Problem statement -
What is needed here is an exact repetition of the records below, beginning at the line that has "арда халқимиз ўртасида" and stopping after the line that has "кўмакчи вазифаси ўтар".

#####

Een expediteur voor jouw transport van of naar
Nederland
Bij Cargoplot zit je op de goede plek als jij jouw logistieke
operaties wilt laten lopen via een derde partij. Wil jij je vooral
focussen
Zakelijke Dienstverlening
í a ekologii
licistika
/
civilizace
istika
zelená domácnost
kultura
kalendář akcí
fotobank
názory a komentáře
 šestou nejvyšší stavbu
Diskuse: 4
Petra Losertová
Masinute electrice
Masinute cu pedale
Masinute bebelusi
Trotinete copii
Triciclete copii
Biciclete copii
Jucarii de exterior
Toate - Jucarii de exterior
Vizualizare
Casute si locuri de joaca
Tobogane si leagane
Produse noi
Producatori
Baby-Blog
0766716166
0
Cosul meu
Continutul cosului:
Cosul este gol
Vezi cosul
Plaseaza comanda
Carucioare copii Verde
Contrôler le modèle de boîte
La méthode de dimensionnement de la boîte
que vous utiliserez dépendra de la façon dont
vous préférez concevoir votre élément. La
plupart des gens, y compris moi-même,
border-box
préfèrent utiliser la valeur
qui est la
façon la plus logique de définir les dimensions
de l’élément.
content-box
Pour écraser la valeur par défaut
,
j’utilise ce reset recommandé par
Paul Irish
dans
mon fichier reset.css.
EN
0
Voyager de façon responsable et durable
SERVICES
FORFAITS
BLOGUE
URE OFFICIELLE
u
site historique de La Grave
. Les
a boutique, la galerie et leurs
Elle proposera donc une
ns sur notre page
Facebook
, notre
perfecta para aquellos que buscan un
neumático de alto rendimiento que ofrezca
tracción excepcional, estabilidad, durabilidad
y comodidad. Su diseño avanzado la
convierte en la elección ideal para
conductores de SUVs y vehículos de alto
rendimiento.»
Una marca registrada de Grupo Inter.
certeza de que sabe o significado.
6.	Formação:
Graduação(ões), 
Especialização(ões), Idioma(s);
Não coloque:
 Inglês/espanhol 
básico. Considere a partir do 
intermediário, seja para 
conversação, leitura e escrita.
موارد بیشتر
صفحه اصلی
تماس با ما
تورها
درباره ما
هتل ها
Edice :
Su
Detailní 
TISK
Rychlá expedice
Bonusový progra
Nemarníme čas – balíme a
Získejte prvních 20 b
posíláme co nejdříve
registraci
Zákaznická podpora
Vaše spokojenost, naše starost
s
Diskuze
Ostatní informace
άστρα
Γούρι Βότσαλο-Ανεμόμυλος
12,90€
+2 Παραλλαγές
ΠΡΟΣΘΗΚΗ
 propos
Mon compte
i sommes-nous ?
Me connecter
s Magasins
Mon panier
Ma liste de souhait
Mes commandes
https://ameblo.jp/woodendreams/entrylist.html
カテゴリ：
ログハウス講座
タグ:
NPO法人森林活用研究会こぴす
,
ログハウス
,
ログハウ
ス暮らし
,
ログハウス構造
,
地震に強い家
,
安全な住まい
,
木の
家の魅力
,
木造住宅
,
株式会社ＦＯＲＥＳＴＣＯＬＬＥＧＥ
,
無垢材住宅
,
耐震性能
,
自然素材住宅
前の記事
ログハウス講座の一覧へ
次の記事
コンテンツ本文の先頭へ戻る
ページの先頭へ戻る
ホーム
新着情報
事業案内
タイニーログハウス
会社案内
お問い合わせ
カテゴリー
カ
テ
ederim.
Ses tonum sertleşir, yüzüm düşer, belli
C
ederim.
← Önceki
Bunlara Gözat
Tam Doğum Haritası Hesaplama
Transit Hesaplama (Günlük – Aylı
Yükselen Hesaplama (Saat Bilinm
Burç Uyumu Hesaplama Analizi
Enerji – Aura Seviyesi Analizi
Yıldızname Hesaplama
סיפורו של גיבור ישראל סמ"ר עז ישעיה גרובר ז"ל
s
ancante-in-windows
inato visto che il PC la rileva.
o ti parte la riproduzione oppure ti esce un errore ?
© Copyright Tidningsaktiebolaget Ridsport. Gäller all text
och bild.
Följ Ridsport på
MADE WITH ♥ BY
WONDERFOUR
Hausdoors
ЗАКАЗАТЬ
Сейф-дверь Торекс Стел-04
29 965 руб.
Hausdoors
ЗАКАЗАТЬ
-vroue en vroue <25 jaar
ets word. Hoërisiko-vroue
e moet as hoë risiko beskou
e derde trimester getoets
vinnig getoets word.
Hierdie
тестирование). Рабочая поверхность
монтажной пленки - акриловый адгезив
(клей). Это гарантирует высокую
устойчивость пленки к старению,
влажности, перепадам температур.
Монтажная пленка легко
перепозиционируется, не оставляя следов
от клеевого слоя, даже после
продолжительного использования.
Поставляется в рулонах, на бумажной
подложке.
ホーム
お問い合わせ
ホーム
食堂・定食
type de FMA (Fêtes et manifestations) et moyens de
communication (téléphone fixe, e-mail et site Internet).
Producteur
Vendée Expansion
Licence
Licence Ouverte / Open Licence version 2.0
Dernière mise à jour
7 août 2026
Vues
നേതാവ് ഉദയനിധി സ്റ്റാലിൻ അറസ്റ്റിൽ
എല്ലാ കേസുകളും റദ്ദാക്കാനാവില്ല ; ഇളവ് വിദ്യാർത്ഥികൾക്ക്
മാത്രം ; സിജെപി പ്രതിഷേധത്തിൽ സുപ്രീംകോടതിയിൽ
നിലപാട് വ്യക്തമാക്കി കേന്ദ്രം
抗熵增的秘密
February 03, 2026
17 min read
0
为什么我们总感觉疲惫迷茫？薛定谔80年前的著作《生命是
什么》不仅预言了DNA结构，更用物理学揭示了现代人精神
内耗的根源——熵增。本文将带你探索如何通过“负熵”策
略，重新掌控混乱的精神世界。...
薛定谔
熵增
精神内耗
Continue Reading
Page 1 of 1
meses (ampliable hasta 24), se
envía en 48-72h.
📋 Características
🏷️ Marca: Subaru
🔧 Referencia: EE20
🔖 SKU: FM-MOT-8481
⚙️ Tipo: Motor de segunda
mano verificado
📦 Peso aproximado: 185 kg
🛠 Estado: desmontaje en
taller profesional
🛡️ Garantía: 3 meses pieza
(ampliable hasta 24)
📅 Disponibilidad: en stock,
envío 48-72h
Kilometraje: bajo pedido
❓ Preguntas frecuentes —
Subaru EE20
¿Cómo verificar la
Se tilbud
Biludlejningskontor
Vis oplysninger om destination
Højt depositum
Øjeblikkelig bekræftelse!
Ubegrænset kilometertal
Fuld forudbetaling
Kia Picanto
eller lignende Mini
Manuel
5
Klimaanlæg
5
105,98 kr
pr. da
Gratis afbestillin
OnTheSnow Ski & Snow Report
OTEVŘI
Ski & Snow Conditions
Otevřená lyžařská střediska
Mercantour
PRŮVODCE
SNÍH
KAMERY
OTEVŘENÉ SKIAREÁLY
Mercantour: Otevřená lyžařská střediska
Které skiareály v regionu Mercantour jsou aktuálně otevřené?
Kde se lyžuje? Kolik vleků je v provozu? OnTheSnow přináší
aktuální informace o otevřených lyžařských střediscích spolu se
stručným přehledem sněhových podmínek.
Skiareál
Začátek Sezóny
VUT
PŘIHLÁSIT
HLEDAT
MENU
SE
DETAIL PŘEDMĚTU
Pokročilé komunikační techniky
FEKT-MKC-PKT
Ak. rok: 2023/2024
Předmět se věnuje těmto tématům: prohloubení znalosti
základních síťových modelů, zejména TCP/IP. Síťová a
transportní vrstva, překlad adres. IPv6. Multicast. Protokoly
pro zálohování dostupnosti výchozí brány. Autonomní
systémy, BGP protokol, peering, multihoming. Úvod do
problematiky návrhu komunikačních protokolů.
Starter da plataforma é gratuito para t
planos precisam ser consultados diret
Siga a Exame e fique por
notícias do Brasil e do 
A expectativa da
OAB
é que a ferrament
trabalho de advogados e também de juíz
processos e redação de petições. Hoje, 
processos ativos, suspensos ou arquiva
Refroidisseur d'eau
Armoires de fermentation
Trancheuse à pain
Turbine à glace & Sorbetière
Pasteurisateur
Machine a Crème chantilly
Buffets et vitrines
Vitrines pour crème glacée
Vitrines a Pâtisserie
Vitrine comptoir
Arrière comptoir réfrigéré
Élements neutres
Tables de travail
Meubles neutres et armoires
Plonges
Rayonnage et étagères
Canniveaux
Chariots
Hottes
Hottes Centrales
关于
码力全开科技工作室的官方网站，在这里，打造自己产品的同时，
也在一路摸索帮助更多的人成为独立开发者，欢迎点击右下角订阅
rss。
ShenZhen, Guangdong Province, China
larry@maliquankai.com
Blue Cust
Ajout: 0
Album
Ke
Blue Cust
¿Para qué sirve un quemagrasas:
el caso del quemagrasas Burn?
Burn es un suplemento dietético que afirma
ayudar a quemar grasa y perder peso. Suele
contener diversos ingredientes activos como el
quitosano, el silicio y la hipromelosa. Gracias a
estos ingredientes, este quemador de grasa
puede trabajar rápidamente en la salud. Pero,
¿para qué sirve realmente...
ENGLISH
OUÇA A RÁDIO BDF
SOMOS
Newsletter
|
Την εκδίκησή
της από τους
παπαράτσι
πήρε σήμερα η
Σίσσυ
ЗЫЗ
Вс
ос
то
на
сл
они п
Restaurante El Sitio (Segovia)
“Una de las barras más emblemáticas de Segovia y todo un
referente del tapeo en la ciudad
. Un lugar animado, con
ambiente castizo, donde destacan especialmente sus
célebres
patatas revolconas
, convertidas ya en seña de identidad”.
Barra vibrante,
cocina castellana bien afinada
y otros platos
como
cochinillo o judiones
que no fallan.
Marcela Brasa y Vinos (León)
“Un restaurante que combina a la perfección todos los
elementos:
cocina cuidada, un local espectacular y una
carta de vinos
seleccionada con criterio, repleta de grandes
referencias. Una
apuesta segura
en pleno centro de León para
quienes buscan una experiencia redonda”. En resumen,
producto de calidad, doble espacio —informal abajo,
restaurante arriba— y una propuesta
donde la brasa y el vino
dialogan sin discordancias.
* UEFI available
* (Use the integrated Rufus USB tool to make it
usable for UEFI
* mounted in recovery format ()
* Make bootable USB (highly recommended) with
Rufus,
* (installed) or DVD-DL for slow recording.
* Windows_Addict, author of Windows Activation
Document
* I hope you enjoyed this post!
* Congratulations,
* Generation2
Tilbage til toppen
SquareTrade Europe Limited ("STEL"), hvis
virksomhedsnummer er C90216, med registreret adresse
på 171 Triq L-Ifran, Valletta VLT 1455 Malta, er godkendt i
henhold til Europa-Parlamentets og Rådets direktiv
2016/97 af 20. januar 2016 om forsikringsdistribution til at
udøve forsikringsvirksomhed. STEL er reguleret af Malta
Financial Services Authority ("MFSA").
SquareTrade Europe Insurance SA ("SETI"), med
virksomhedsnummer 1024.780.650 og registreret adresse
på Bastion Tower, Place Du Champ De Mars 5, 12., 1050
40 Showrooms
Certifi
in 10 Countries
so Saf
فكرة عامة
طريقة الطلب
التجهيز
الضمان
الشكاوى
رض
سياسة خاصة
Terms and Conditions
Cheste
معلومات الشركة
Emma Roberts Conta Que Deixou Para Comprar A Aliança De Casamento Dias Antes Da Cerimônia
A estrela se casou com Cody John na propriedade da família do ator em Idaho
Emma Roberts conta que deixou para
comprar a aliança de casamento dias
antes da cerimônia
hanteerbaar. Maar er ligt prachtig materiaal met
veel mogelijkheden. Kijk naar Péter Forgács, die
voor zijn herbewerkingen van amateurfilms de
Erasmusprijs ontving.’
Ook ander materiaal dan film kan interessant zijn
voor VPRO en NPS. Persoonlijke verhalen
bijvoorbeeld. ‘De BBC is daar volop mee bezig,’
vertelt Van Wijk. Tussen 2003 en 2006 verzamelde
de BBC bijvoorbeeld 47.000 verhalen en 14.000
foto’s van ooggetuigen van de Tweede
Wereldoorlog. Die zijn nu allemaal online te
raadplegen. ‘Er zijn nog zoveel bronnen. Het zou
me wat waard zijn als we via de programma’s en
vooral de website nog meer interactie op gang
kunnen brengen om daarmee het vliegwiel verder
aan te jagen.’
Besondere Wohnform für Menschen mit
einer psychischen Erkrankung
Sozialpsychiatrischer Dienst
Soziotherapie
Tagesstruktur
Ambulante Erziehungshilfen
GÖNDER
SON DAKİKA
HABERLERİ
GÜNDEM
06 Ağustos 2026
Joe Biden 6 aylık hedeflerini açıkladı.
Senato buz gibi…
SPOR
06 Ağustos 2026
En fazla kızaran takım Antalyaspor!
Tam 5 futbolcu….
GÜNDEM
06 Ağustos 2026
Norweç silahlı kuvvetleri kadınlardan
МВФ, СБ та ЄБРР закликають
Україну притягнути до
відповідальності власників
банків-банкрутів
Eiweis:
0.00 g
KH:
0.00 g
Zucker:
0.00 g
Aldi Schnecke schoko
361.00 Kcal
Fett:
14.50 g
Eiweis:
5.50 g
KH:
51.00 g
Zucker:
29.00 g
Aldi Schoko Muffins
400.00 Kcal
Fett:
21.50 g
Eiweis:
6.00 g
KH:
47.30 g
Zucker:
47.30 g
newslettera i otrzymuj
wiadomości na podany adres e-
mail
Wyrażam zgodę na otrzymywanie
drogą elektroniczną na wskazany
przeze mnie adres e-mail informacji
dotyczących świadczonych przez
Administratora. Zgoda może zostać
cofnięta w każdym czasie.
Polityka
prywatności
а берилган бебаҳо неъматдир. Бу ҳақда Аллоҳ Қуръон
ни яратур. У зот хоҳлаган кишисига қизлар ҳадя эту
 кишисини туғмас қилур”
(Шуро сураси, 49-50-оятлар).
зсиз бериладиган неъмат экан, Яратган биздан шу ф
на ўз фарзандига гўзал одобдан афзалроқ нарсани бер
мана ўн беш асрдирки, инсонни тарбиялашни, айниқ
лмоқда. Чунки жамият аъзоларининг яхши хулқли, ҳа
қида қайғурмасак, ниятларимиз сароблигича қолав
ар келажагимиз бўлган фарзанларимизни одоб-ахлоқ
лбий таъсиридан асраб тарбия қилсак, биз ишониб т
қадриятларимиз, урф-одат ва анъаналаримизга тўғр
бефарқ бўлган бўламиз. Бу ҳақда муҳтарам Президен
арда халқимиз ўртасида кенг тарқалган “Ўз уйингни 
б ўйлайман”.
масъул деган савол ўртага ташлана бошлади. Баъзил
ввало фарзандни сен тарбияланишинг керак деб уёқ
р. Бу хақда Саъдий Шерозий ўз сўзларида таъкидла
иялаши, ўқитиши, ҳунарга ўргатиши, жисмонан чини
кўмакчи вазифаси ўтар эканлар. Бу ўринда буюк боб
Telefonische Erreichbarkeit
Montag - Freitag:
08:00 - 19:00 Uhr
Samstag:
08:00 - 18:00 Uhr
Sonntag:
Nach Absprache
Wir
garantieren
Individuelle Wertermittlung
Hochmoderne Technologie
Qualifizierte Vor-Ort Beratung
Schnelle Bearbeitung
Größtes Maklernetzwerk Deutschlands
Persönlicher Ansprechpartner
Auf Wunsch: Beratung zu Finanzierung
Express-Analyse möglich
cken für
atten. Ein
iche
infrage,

#####

Written answer -
арда халқимиз ўртасида кенг тарқалган “Ўз уйингни 
б ўйлайман”.
масъул деган савол ўртага ташлана бошлади. Баъзил
ввало фарзандни сен тарбияланишинг керак деб уёқ
р. Бу хақда Саъдий Шерозий ўз сўзларида таъкидла
иялаши, ўқитиши, ҳунарга ўргатиши, жисмонан чини
кўмакчи вазифаси ўтар эканлар. Бу ўринда буюк боб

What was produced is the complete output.